SYSSQL> select count(*),inst_id from gv$session where username='AELYAS' group by inst_id;

  COUNT(*)    INST_ID
---------- ----------
  1     1

SYSSQL> 

it is fine.

now as normal user : granted select on gv_$session to this user


AELYASSQL> select count(*),inst_id from gv$session where username='AELYAS' group by inst_id;

  COUNT(*)    INST_ID
---------- ----------
  2     1
  1     2
  1     3
  1     4

AELYASSQL> 

here we can see one addition session from each node apart from the actual one session from node1

i really confused what went wrong here.  tried google as well. i could not find any solution

can you please help me here

Thanks
Aliyar

Tom Kyte
February 12, 2013 - 7:39 am UTC

the query against gv views is executed like a distributed query - we have to hit the SGA on each node.

so, you'll have a session on each node while the gv query itself is running.

kill session for RAC

aliyar, February 12, 2013 - 8:19 am UTC

Thanks tom for immediate reply.

when executing as sys user , we are seeing only one session.

so this behavior is only with non-SYS users ?

is there anyway to fix this issue?

Thanks
Aliyar
Tom Kyte
February 12, 2013 - 8:30 am UTC

as sys, the sessions would be created for sys, you are looking for user AELYAS, not SYS then.


first as sys user

SYSSQL> select count(*),inst_id from gv$session where username='AELYAS' group by inst_id;


:)


you could look at the current sql being executed in each session as well (join) and filter out the query that is currently running.

I am getting ORA-00031 error while running my procedure

Gaurang, October 18, 2019 - 5:13 pm UTC

I have created a prodedure to kill active session on a perticuler table.
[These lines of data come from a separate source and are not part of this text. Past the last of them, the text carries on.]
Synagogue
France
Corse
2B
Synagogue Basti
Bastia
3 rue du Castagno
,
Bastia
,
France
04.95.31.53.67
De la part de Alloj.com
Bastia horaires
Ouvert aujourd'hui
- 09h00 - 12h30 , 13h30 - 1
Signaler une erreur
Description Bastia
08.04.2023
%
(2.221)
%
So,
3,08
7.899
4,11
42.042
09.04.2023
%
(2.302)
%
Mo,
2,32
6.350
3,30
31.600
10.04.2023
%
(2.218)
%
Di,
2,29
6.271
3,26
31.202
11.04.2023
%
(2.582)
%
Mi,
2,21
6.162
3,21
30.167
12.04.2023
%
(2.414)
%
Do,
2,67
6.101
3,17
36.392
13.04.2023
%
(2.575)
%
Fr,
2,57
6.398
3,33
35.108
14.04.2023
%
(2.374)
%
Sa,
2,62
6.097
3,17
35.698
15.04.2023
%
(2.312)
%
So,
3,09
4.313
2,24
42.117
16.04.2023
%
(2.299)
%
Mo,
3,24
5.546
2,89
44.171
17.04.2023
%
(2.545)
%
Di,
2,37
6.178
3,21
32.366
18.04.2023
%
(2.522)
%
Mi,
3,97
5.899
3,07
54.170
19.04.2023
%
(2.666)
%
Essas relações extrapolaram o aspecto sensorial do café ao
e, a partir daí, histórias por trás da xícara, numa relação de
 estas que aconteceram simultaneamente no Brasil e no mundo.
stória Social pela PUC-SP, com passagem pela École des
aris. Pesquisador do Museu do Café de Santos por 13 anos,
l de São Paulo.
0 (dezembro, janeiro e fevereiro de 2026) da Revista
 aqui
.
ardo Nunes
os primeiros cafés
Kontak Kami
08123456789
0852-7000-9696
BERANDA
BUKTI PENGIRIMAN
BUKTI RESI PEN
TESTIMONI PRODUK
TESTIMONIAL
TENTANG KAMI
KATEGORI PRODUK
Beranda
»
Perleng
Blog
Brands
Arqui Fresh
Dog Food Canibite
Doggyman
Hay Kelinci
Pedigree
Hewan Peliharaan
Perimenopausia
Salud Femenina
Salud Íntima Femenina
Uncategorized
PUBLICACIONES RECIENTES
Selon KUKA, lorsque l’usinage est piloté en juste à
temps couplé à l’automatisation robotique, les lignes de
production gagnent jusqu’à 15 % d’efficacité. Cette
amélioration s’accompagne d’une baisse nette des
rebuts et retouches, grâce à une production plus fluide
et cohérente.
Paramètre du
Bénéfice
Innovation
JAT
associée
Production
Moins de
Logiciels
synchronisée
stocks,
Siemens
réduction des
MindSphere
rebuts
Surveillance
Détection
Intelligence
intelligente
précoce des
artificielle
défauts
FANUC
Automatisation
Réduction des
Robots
Procedure is created with no compilation error. While I was running that procedure to kill multiple active sessions I was getting below error message. what else I should add in my procedure to avoid this error?

ORA-00031: session marked for kill
ORA-06512: at "SYS.PROC_kill_SESSIONS", line 57
ORA-06512: at line 1
00031. 00000 - "session marked for kill"
*Cause: The session specified in an ALTER SYSTEM KILL SESSION command
cannot be killed immediately (because it is rolling back or blocked
on a network operation), but it has been marked for kill. This
means it will be killed as soon as possible after its current
uninterruptable operation is done.
*Action: No action is required for the session to be killed, but further
executions of the ALTER SYSTEM KILL SESSION command on this session
may cause the session to be killed sooner.

Status was not changing to KILL even after running this proc.

PS: I don't want to kill session through OS command and need to use oracle procedure only.
Connor McDonald
October 21, 2019 - 6:20 am UTC

When you kill a session, it is like *asking* the session to die, ie, "Hey, please stop".

Most of the time, the session will see this request and kill itself off. But if the session is totally hung/frozen then it might not be able to even do that.

Another possibility is that lets say your session has changed 1,000,000 rows and has not yet committed. Then when you kill it, then before it can be truly dead, it must rollback all those changes.

It is in situations like this, that you'll see things such as "session marked for kill". We *tried* to kill it, but it didn't sort itself out in 60 seconds.